La svolta è stata invece l’infortunio di Behrami: la sua uscita ha suggerito al mister azzurro di cogliere l’occasione per cambiare assetto tattico, inserendo non Donadel ma Insigne. Cambio intelligente quanto necessario. Già prima della sostituzione, il modulo oscillava dal 3-4-1-2 al 4-2-3-1, utilizzando Campagnaro come terzino destro con Mesto più alto. Ma lo schermo dei due mediani non funzionava affatto, e l’ingresso di Insigne non solo ha incrementato il potenziale offensivo, ma ha anche rinforzato il centrocampo, con l’arretramento di Hamsik e l’aggiunta di Mesto in mediana, mentre la difesa si stabilizzava sulla linea a quattro. E infine l’uscita di Mesto, già ammonito, è stato un altro cambio davvero azzeccato di Walter Mazzarri, che ha preferito giocarsi la carta El Kaddouri, più a suo agio nelle zone centrali rispetto a Mesto, oltre che più capace di creare situazioni di pericolo. La mutazione finale ha portato dunque ad un 4-2-1-3, con Hamsik encomiabile per disciplina e sacrificio e con lo stesso El Kaddouri che ha mostrato buona intelligenza e senso tattico, lasciando pensare che, magari, si può far affidamento anche su di lui per il prosieguo della stagione.
Intorno all’ora di gioco, come sperato, la Lazio ha cominciato a stancarsi: proprio come i “cattivi” dei film di Rocky, si diceva, che dopo decine e decine di cazzotti pensano di avere il rivale in pugno, e invece se lo ritrovano ancora lì in piedi, e ancora lì pronto a colpire. A questo punto l’asso nella manica per il Napoli è stato Lorenzo Insigne: più fresco di tutti, ha cominciato a prendere le misure e sfornare numeri su numeri.

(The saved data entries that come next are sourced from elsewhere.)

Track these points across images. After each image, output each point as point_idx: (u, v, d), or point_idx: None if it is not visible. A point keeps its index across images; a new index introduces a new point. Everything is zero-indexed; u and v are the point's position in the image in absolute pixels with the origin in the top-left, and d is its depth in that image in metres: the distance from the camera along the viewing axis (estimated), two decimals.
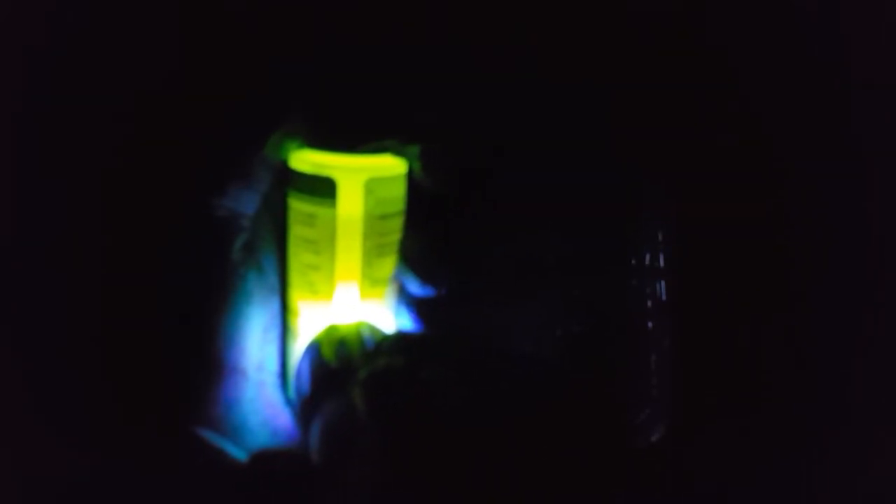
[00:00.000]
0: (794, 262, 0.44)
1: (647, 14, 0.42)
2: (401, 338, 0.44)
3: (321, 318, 0.45)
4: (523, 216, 0.44)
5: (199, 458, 0.42)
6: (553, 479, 0.38)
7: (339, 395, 0.40)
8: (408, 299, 0.46)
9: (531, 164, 0.44)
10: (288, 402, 0.46)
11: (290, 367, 0.46)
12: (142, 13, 0.40)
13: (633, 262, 0.44)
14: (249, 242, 0.45)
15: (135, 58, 0.41)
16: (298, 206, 0.44)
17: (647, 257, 0.44)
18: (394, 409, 0.39)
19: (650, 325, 0.44)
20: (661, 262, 0.44)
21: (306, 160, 0.43)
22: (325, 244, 0.44)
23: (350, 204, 0.43)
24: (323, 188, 0.43)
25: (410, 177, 0.45)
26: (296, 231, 0.45)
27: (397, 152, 0.44)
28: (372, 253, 0.44)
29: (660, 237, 0.44)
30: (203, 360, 0.44)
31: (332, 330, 0.44)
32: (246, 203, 0.44)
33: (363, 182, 0.43)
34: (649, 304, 0.44)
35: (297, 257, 0.45)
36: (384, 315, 0.46)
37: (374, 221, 0.44)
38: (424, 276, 0.45)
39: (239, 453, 0.43)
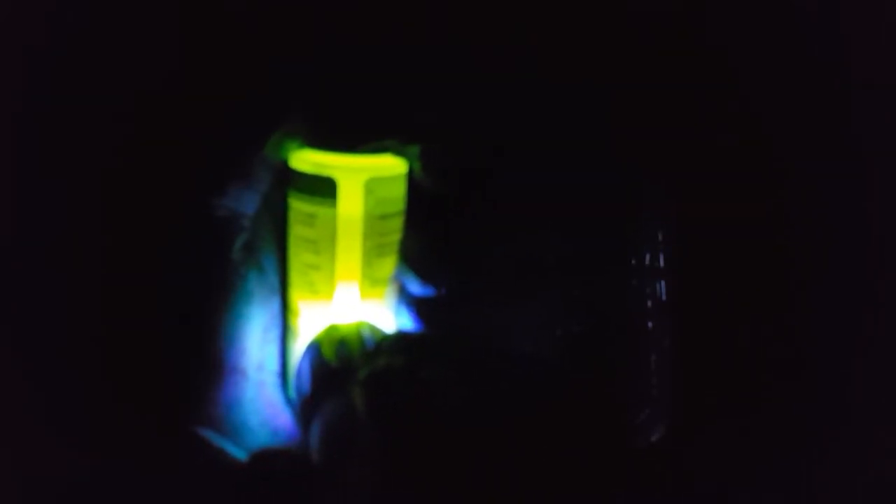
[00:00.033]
0: (794, 262, 0.44)
1: (647, 14, 0.42)
2: (401, 338, 0.44)
3: (321, 318, 0.45)
4: (523, 216, 0.44)
5: (199, 458, 0.42)
6: (553, 479, 0.38)
7: (339, 394, 0.40)
8: (408, 299, 0.46)
9: (531, 164, 0.44)
10: (288, 401, 0.46)
11: (290, 366, 0.46)
12: (142, 13, 0.40)
13: (633, 262, 0.44)
14: (250, 242, 0.45)
15: (135, 58, 0.41)
16: (299, 206, 0.44)
17: (647, 257, 0.44)
18: (394, 409, 0.39)
19: (650, 325, 0.44)
20: (661, 262, 0.44)
21: (306, 160, 0.44)
22: (326, 244, 0.44)
23: (350, 204, 0.43)
24: (323, 188, 0.43)
25: (410, 177, 0.45)
26: (296, 231, 0.45)
27: (397, 152, 0.44)
28: (372, 253, 0.44)
29: (660, 237, 0.44)
30: (203, 360, 0.44)
31: (332, 330, 0.44)
32: (246, 203, 0.44)
33: (363, 182, 0.43)
34: (649, 304, 0.44)
35: (298, 257, 0.45)
36: (384, 315, 0.46)
37: (374, 221, 0.44)
38: (424, 276, 0.45)
39: (239, 453, 0.43)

Il centrocampo azzurro è cresciuto vistosamente, anche per la trasformazione di Inler: lo svizzero, si sapeva già, con due elementi al suo fianco cambia radicalmente. Non ha sbagliato più nulla, ha recuperato palloni in quantità industriale, ha preso falli a ripetizione, mentre Orsato, fin troppo gentile con i laziali, fischiava con clemenza gli interventi rudi dei padroni di casa, ieri davvero troppo aggressivi e fallosi.
Il Napoli, insomma, è risorto intorno al 70′ e ha messo a sua volta alle corde la Lazio, incapace di venirne fuori. L’unico lampo è stato il già menzionato svarione di Cannavaro, graziato da Lulic. E la vecchia regola del “gol sbagliato, gol subito” non tradisce mai, così nei minuti finali il Napoli ha colpito: non uno dei quattro attaccanti (era entrato anche Calaiò), ma Campagnaro ha insaccato al volo il gol del pareggio. Cavani ha raccolto la palla per riportarla al centro del campo: segale che il “Matador” credeva nella vittoria. La Lazio invece ha rialzato la testa, ed entrambe le squadre sembravano poter prevalere, quando Orsato ha suonato il gong: fine dei giochi, parità e tutti a casa. Ai punti forse avrebbe vinto la Lazio, ma nel calcio non ci sono i verdetti dei giudici e il pareggio fuori casa accontenta il Napoli, che rimane a +6 e blinda il secondo posto, in attesa di riavvicinarsi alla Juve domenica prossima.